Ten-year-old Rose Heaslip is crazy about geocaching and wants her enthusiasm to rub off on to other young people keen on the outdoors.
Geocaching involves finding a hidden item, or a container holding several items, using GPS co-ordinates posted online by the person who hid the cache.
"I heard about it in a speech at school. It's a container hidden underground and it can be from anywhere in the world."
Rose told her dad Morgan about geocaching, and then he read in the Rotorua Daily Post that the Department of Conservation had planted geocaches around the district as part of Conservation Week.
Rose has located 61 caches so far, with only six left to find in Rotorua.

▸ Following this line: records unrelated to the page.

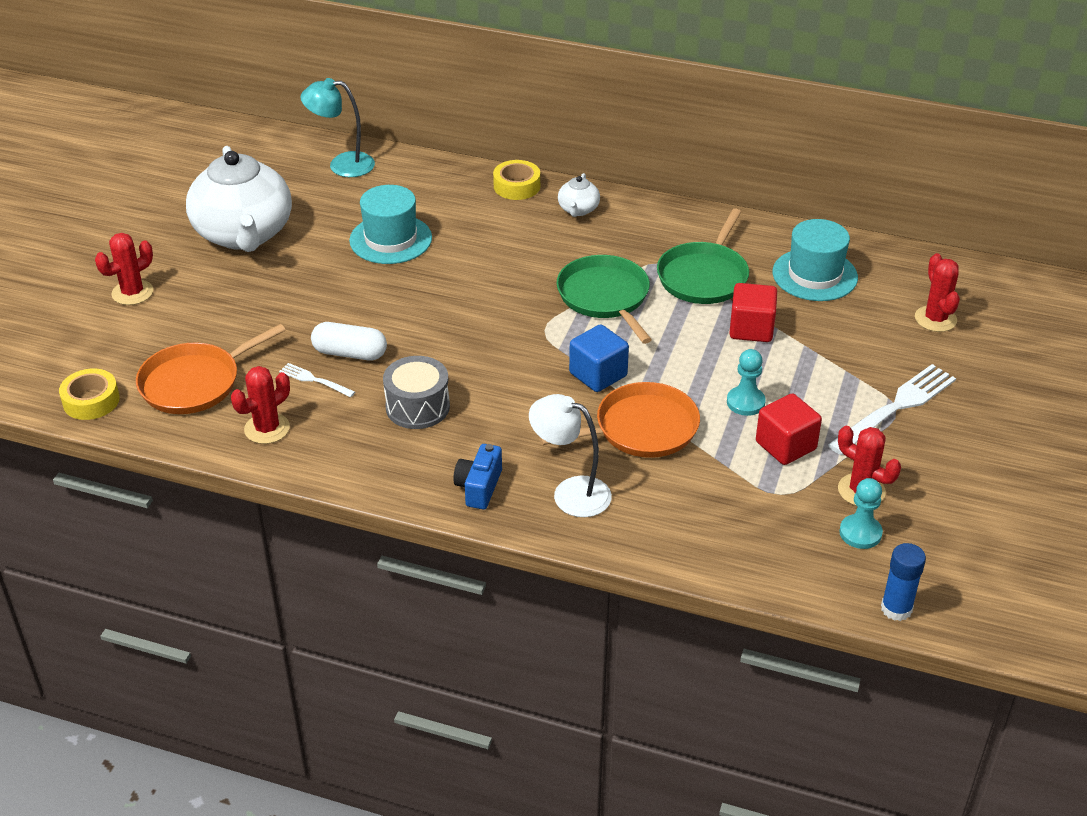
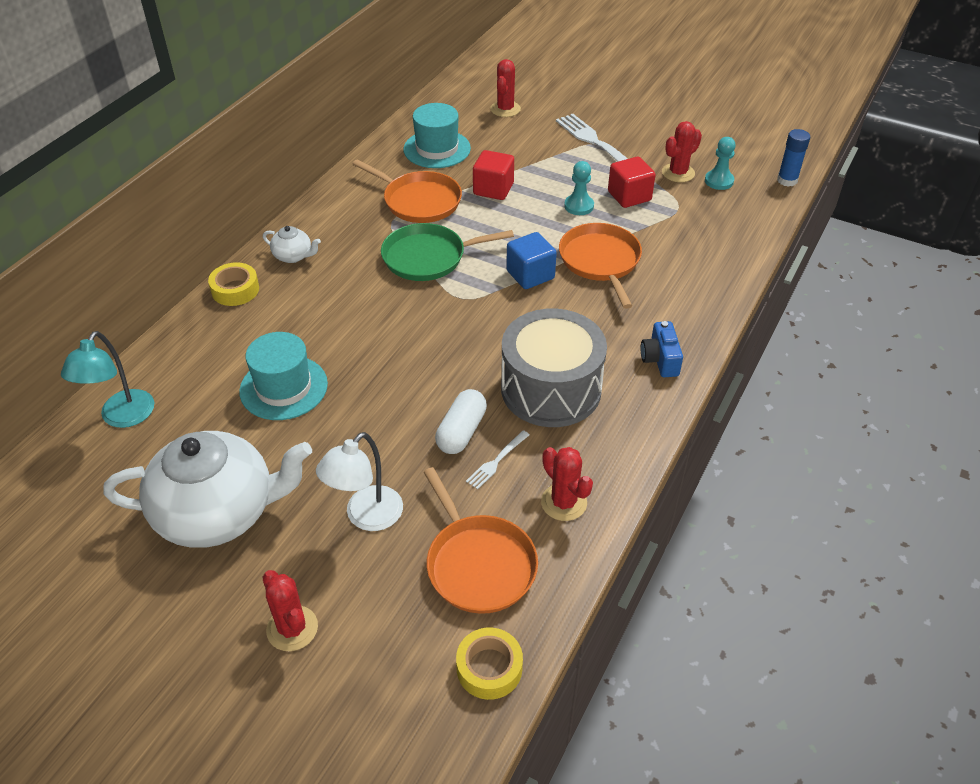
camera: 80 degrees left, 5 degrees up
(417, 407) = (551, 389): grey drum -> grey drum, size x1.68
(479, 487) = (660, 359): blue camera -> blue camera turned 60 degrees clockwise
(570, 493) = (670, 308): white lamp -> white lamp (366, 517)
(704, 276) = (419, 201): green pan -> orange pan
(935, 319) = (505, 109): red cactus -> red cactus turned 75 degrees counterclockwise

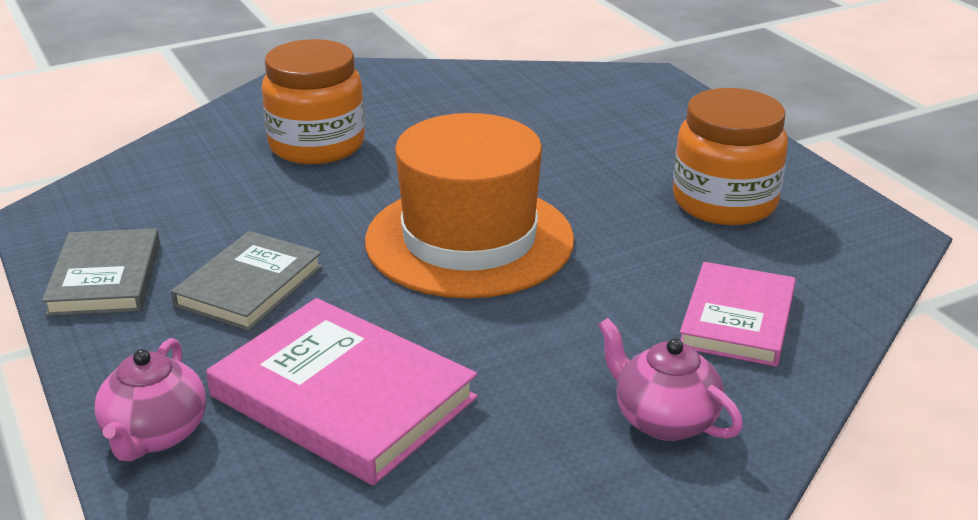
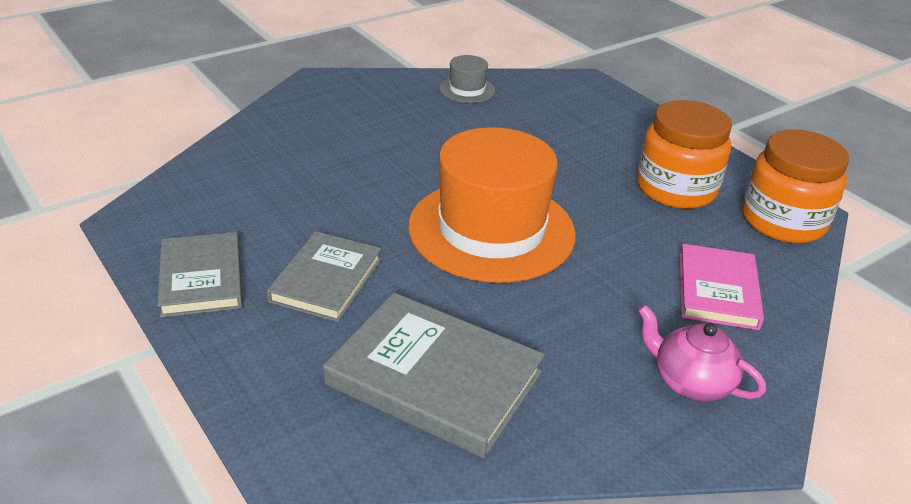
camera: 10 degrees left, 5 degrees up
(155, 435) = (289, 425): pink teapot -> none
(317, 145) = (342, 148): orange jar -> orange jar (783, 221)
(342, 397) = (434, 378): pink book -> grey book
(493, 84) = (467, 89): none -> grey hat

Her goal is to find 100 caches before her birthday on January 29, so she will have to go further afield to achieve it.
In a bid to raise her numbers, she hopes to find 24 geocaches on Mt Maunganui in 24 hours when she visits with her dad.
Rose leaves behind things she would like to find, such as loom bands, in the caches she discovers.
Her favourite find was a travel bug, a small cowboy boot figurine that had travelled from Canada to Mexico and Australia before being cached in Rotorua.
Rose wants everyone to catch the geocaching bug.
"I have tried to get my friends to like it. Some do, but there are some that don't ..."
Geocaching was an awesome hobby that she never wanted to give up, she said.
"I like it because you get out and about instead of staying in all day.
"I like going in the forests. We want to do all the DoC ones. I like the Redwoods because it's like a scenic walk at the same time as doing geocaching," she said.